Zero constitutional amendments pass out of the legislature
The Montana State Capitol in Helena on Wednesday, April 26, 2023. (Photo by Mike Clark for the Daily Montanan)
Your November ballot won’t be filled with ideas to amend the Montana Constitution after all — not even one.
This year, Montana Republicans held an historic supermajority at the legislature, and prior to the session, the list of proposed constitutional amendments kept growing.
Constitutional right to carry firearms. Constitutional sheriffs. Legislative approval of redistricting. Legislative selection of the Board of Regents. Limitation on the Montana Supreme Court.
The GOP held the winning hand this legislative session with 102 elected Republicans. Any proposals legislators approved with two-thirds of the Montana Legislature would have been forwarded to voters.
But the party includes hardline Republicans who view the 1972 Montana Constitution as a liberal document, moderates, and at least one legislator, Rep. Wayne Rusk, who voted against all constitutional amendment proposals.
Republicans had the required two-thirds needed to pass constitutional amendments, but an ingredient was missing for Rusk, a Corvallis Republican.
“The two thirds is meant to transcend partisanship with consensus,” Rusk said Wednesday after the session ended. “That’s the reason for the high bar. We had the numbers. We had the letter of the law met.
“But we didn’t in the end have the bipartisan support, which is the spirit of the law.”

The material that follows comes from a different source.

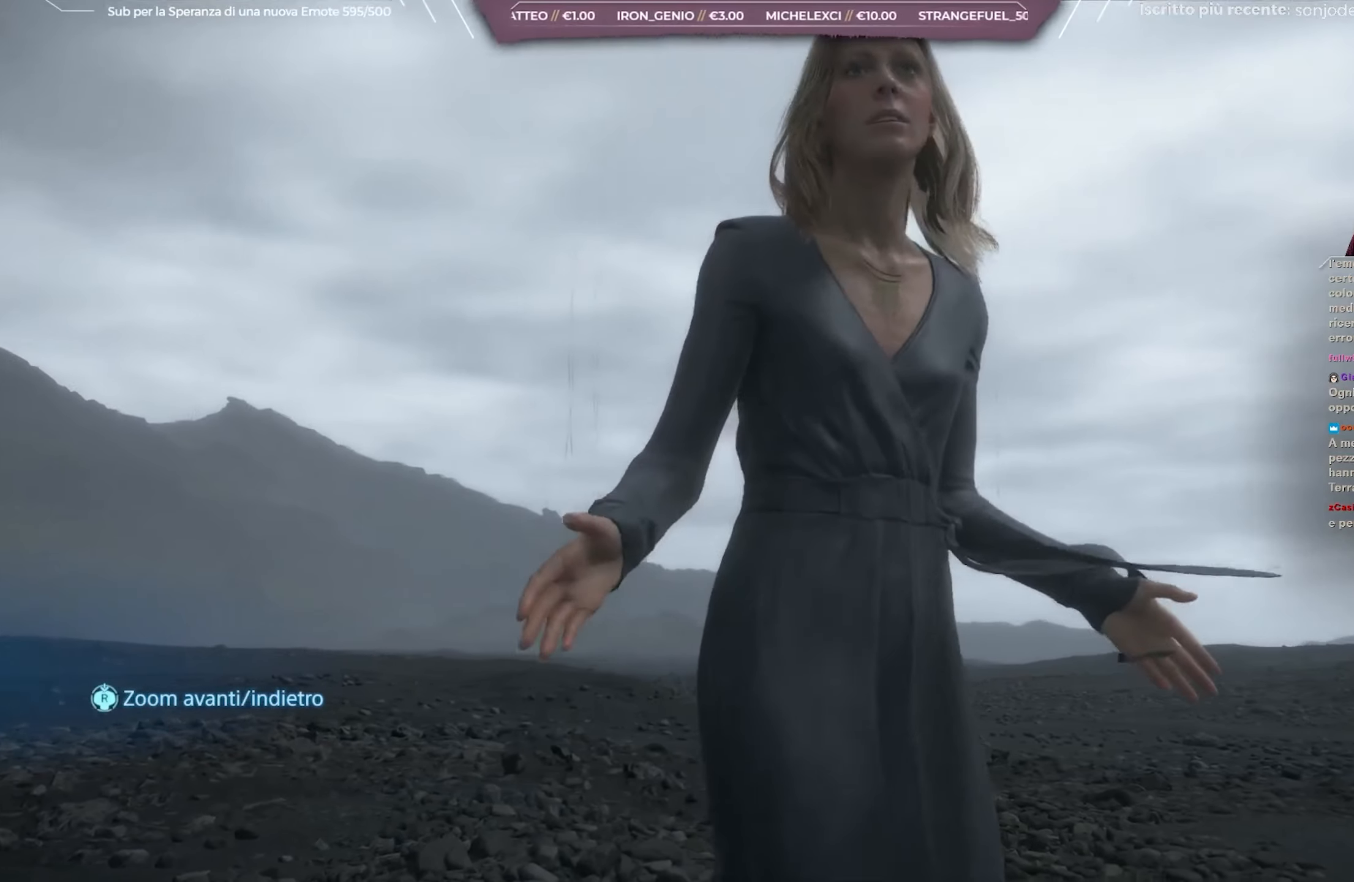
{"buttons": ["L1"], "left_stick": "center", "right_stick": "up-right", "events": []}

Rusk said that lack of bipartisan support gave him pause because everyone lives under the same document. He said some members of his own party have tried to argue with him, but he said he holds a conservative constitutional perspective, regardless of where he is on the individual merits of the proposals.
(The one he personally liked was the amendment that would have had the governor appoint Supreme Court justices: “But it became clear that public opinion was altogether opposed to it, so in that instance, I adjusted my own inclination to those of the electorate.” On the other hand, if public opinion is split, he said it’s fair to try to shape it instead.)
All in all, legislators asked for 67 different drafts and introduced 19, but even a hail-Mary attempt to revive the constitutional carry amendment failed in the end.
At the close of the session, House Majority Leader Sue Vinton, R-Billings, said the caucus spent a great deal of time discussing the constitutional amendments.
“That is a very heavy lift for legislators,” Vinton said. “And while we did not get the votes that we needed to to put any of those on the ballot, there was great discussion, and generally, we’re in … much more agreement than disagreement on any of those issues.”
Republicans introduced all the proposed constitutional amendments, and even though they didn’t deliver on any, Vinton said they’re still leaving the Capitol having accomplished much.
“Across the board, whether it was healthcare policy, whether it was education, whether it was election reform, I think we call can agree that we have lots of really great legislation that we’ll take home to our constituents,” Vinton said.
Editor’s note: Daily Montanan Reporter Nicole Girten contributed to this report.